Friday, 8 December 2017

Klasifikasi Dan Morfologi Tanaman Anggur

Klasifikasi Dan Morfologi Anggur


Anggur merupakan tanaman budidaya buah-buahan yang memberikan nilai ekonomi yang tinggi. Artinya, buah anggur dapat dijadikan dan dikonsumsi sebagai buah segar, jus anggur, minuman (wine), kismis dan lain-lain (Setiadi, 2005). Anggur merupakan tanaman yang tumbuh memanjat dengan batang berupa sulur, yang istimewa dari tanaman anggur adalah memiliki ranting-rantingnya dapat mengeluarkan buah yang lebat (Nurcahyo, 1999).

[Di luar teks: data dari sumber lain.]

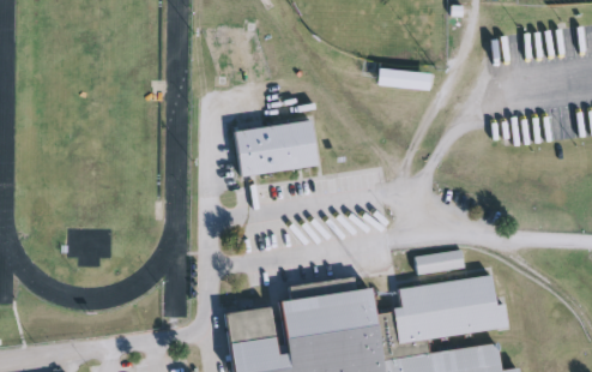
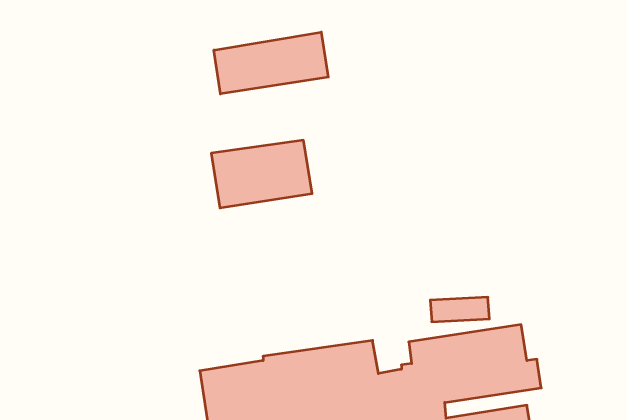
building: none -> [214,32,328,94]
building: [380,68,433,86] -> none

Anggur dapat tumbuh dan dibudidayakan di daerah dingin, subtropis, maupun tropis. Tanaman anggur pertama kali ditemukan di dataran Eropa, Amerika Utara, Islandia, daerah dingin yang dekat dengan Kutub Utara, Greenland dan menyebar ke Asia, termasuk Indonesia. Di Indonesia, tanaman anggur dipandang sebagai tanaman yang bernilai ekonomi tinggi karena harganya yang cukup tinggi serta disukai oleh banyak orang diseluruh belahan dunia (Setiadi, 2005).

Klasifikasi Tanaman Anggur

Kingdom : Plantae
Division : Magnoliophyta
Class : Magnoliopsida
Order : Vitales
Family : Vitaceae
Genus : Vitis
Species :Vitis vinifera L.

Morfologi Tanaman Anggur

Akar

Akar anggur dapat berkembang dengan cepat jika tanahnya gembur dan subur, bila musim hujan akar anggur dapat muncul pada akar ranting. Ini membuat anggur mudah dikembangbiakkan dengan cara setek atau cangkok dibandingkan dengan biji.

Batang

Batang anggur dibiarkan tumbuh liar, batang anggur mempunyai cabang yang tidak jauh dari permukaan tanah. Sifat percabangan ini menjadikan anggur sebagai golongan tumbuhan semak. Batang dapat tumbuh dan berkembang hingga diameter lebih dari 10 cm. Awal pertumbuhan, batang anggur membutuhkan penopang, bisa berupa tanaman hidup atau benda mati. Batang anggur tumbuh vertikal yang dibantu oleh cabang pembelit atau dikenal dengan sulur untuk tumbuh memanjat. Sulur ini tumbuh dengan membentuk lilitan (Nurcahyo, 1999).

Daun

Daun anggur berbentuk seperti jantung yang mempunyai tepi bergerigi dan tepinya berlekuk atau bercangap. Daunnya mempunyai tulang menjari, ujungnya runcing dan berbentuk bulat hingga lonjong. Jenis Vitis vinifera, daunnya tipis, berwarna hijau kemerahan dan tidak berbulu (Nurcahyo, 1999).

Bunga

Bunganya berbentuk malai. Malai muncul sebagai kumpulan bunga yang padat. Satu ranting bisa muncul lebih dari satu malai. Setelah bunga pada malai mekar akan tumbuh buah berupa bulatan kecil. Bulatan ini akan berubah warna sesuai dengan jenis tanaman anggur (Nurcahyo, 1999).

Buah

Buah anggur berbentuk bulat lonjong yang tumbuh pada ranting-ranting cabang batang. Memiliki berbagai macam warna tergantung dari varietas yang dibudidayakan ada warna biru, merah, kuning, dan hijau.